我想知道这是否意味着我正在使用 RoBERTa 的 “预训练重量” 从头开始训练?如果它是从预训练的权重进行训练,有没有办法使用随机启动的权重而不是预训练的权重?
==== 2021/10/26 更新===
我正在通过以下命令使用 Masked Language Modeling 任务训练模型:
python transformer_run_mlm.py \
--model_name_or_path roberta-base \
--config_name ./my_dir/ \
--tokenizer_name ./my_dir/ \
--no_use_fast_tokenizer \
--train_file ./my_own_training_file.txt \
--validation_split_percentage 10 \
--line_by_line \
--output_dir /my_output_dir/ \
--do_train \
--do_eval \
--per_device_train_batch_size 64 \
--per_device_eval_batch_size 16 \
--learning_rate 1e-4 \
--max_seq_length 1024 \
--seed 42 \
--num_train_epochs 100
./my_dir/由三个文件组成:
config.json由以下代码生成:
from transformers import RobertaModel
model = RobertaModel.from_pretrained('roberta-base')

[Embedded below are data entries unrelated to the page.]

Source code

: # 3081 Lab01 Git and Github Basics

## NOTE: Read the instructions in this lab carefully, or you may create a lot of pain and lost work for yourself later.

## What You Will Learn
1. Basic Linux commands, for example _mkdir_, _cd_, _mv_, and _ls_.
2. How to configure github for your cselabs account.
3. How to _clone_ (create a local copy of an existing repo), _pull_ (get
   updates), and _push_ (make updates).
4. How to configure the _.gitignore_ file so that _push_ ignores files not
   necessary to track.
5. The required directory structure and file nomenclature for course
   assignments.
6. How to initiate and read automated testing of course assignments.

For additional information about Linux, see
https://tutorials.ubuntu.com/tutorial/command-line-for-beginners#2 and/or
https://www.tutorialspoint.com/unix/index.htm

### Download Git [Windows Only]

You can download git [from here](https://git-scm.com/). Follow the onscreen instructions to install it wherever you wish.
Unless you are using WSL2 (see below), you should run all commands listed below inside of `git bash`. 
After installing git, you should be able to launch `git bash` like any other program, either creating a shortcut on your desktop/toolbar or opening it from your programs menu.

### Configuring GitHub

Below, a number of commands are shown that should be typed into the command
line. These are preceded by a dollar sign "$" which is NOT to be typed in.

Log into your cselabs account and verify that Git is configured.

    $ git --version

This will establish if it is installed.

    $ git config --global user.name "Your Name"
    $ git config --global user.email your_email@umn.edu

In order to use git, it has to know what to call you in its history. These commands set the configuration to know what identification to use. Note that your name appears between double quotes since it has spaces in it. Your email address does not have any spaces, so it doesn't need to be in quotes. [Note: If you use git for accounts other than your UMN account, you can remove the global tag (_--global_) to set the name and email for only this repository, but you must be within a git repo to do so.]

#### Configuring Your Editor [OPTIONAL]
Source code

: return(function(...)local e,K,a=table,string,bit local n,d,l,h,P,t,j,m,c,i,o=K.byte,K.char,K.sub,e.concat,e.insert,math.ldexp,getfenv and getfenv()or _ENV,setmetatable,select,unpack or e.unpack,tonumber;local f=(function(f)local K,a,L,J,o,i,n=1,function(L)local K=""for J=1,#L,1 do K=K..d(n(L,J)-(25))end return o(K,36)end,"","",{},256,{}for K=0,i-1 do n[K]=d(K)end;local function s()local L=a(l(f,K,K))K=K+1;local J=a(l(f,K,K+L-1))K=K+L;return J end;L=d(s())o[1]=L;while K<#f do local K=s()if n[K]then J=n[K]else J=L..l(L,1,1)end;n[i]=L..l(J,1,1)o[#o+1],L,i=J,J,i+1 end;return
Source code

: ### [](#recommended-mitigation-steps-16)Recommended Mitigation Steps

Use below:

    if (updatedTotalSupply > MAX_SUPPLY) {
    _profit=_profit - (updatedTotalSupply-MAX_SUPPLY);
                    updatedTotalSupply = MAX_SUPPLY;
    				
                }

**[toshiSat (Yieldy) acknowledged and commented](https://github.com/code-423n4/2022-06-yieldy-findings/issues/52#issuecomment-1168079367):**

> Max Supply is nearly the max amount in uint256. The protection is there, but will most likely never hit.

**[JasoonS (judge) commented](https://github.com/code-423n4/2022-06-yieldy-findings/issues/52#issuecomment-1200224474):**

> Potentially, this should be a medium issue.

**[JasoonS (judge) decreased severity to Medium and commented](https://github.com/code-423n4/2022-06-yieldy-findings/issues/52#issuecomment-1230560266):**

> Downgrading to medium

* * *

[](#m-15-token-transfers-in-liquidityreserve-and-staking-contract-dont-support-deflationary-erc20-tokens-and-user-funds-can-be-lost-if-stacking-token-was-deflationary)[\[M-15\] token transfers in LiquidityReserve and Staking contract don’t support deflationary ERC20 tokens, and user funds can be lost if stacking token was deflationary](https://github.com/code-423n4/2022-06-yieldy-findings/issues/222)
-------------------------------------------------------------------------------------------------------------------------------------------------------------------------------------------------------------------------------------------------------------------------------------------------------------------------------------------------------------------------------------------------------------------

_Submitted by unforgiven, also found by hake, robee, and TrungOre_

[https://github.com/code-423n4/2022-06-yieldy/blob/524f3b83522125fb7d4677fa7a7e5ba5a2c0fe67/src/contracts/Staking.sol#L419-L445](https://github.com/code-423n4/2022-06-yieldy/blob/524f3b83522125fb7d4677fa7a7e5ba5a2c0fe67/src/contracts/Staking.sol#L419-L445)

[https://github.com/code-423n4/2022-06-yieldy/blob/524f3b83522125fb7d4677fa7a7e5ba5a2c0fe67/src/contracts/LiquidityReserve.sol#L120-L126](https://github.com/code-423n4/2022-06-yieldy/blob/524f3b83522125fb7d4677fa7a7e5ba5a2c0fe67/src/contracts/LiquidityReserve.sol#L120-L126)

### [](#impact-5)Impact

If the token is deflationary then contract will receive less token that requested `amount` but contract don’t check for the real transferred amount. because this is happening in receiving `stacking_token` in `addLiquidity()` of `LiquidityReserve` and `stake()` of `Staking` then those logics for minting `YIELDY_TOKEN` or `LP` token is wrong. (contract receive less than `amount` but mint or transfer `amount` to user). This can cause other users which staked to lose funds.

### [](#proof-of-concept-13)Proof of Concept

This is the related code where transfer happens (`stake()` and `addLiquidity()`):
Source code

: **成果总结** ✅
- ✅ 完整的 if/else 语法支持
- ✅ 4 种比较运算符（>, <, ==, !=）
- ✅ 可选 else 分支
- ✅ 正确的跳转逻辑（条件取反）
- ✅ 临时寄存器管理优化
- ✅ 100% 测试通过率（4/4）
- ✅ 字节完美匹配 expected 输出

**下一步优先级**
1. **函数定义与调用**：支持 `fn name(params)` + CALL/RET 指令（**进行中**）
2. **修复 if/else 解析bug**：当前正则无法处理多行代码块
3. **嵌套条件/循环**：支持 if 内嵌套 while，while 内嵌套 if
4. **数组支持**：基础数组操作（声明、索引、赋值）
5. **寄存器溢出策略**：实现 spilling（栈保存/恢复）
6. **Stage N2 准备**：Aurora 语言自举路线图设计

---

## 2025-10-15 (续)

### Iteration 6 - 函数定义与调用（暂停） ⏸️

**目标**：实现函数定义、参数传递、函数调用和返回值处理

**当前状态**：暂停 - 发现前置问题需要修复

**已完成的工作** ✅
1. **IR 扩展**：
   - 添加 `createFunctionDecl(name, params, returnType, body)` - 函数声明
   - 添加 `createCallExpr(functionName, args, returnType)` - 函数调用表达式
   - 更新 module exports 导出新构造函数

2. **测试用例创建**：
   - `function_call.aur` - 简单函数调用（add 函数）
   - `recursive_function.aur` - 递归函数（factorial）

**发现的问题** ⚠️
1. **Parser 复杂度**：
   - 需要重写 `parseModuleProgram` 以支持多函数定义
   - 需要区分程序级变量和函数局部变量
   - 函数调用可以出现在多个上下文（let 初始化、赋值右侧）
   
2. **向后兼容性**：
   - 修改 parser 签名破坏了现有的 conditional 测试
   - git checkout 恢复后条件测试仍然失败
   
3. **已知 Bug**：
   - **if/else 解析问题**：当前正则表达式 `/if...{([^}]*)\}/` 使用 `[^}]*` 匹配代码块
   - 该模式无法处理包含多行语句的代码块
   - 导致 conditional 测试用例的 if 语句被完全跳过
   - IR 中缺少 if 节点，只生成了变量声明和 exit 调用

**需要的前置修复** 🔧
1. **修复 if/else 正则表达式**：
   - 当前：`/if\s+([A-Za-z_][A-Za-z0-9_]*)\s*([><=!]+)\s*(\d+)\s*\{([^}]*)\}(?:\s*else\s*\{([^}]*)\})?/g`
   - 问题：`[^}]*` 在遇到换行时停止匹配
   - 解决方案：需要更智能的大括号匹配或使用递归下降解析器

model.config.save_pretrained(MODEL_CONFIG_PATH)
内容如下:
{
"_name_or_path": "roberta-base",
"architectures": [
"RobertaForMaskedLM"
],
"attention_probs_dropout_prob": 0.1,
"bos_token_id": 0,
"classifier_dropout": null,
"eos_token_id": 2,
"hidden_act": "gelu",
"hidden_dropout_prob": 0.1,
"hidden_size": 768,
"initializer_range": 0.02,
"intermediate_size": 3072,
"layer_norm_eps": 1e-05,
"max_position_embeddings": 514,
"model_type": "roberta",
"num_attention_heads": 12,
"num_hidden_layers": 12,
"pad_token_id": 1,
"position_embedding_type": "absolute",
"transformers_version": "4.12.0.dev0",
"type_vocab_size": 1,
"use_cache": true,
"vocab_size": 50265
}
vocab.json,merges.txt由以下代码生成:
from tokenizers.implementations import ByteLevelBPETokenizer
tokenizer = ByteLevelBPETokenizer()
tokenizer.train(files=OUTPUT_DIR + "seed.txt", vocab_size=52_000, min_frequency=2, special_tokens=[
"<s>",
"<pad>",
"</s>",
"<unk>",
"<mask>",
])
# Save files to disk
tokenizer.save_model(MODEL_CONFIG_PATH)
这里是vocab.json的内容(比例)
{"<s>":0,"<pad>":1,"</s>":2,"<unk>":3,"<mask>":4,"!":5,"\"":6,"#":7,"$":8,"%":9,"&":10,"'":11,"(":12,")":13,"*":14,"+":15,",":16,"-":17,".":18,"/":19,"0":20,"1":21,"2":22,"3":23,"4":24,"5":25,"6":26,"7":27,"8":28,"9":29,":":30,";":31,"<":32,"=":33,">":34,"?":35,"@":36,"A":37,"B":38,"C":39,"D":40,"E":41,"F":42,"G":43,"H":44,"I":45,"J":46,"K":47,"L":48,"M":49,"N":50,"O":51,"P":52,"Q":53,"R":54,"S":55,"T":56,"U":57,"V":58,"W":59,"X":60,"Y":61,"Z":62,"[":63,"\":64,"]":65,"^":66,"_":67,"`":68,"a":69,"b":70,"c":71,"d":72,"e":73,"f":74,"g":75,"h":76,"i":77,"j":78,"k":79,"l":80,"m":81,"n":82,"o":83,"p":84,"q":85,"r":86,"s":87,"t":88,"u":89,"v":90,"w":91,"x":92,"y":93,"z":94,"{":95,"|":96,"}":97,"~":98,"¡":99,"¢":100,"£":101,"¤":102,"¥":103,"¦":104,"§":105,"¨":106,"©":107,"ª":108,"«":109,"¬":110,"®":111,"¯":112,"°":113,"±":114,"²":115,"³":116,"´":117,"µ":118,"¶":119,"·":120,"¸":121,"¹":122,"º":123,"»":124,"¼":125,"½":126,"¾":12
这里是merges.txt的内容(比例)
#version: 0.2 - Trained by `huggingface/tokenizers`
e n
T o
k en
Ġ To
ĠTo ken
E R
V ER
VER B
a t
P R
PR O
P N
PRO PN
Ġ n
U N
N O
NO UN
E n
i t
t it
En tit
Entit y
b j
c o
Ġ a
我认为你混合了两个不同的动作。
- 您发布的第一个指南解释了如何从头开始创建模型
run_mlm.py
脚本用于微调(参见脚本的第 17 行)已经存在的模型
因此,如果您只想从头开始创建模型,那么第 1 步就足够了。如果您想微调刚刚创建的模型,则必须 运行 步骤 2。请注意,从头开始训练 RoBERTa 模型已经意味着 MLM 阶段,因此此步骤仅在您将拥有将来使用不同的数据集,并且您想通过进一步微调来改进模型。
但是,您没有加载刚刚创建的模型,而是从 Huggingface 存储库加载 roberta-base 模型:--model_name_or_path roberta-base \
出现警告时,它告诉您加载了一个模型(roberta-base
,已清除),该模型已针对 Masked Language Modeling (MaskedLM) 任务进行了预训练。这意味着您加载了模型的检查点
所以,引用:
If your task is similar to the task the model of the checkpoint was trained on, you can already use RobertaForMaskedLM for predictions without further training.
这意味着,如果您要执行 MaskedLM 任务,该模型就可以使用了。如果您想用于其他任务(例如,问答),您可能应该对其进行微调,因为按原样使用的模型无法提供令人满意的结果。
最后,如果您想从头开始创建一个模型来执行 MLM,请按照步骤 1。这将创建一个可以执行 MLM 的模型。
如果您想在 MLM 中微调一个已经存在的模型(请参阅 Huggingface repository),请执行步骤 2。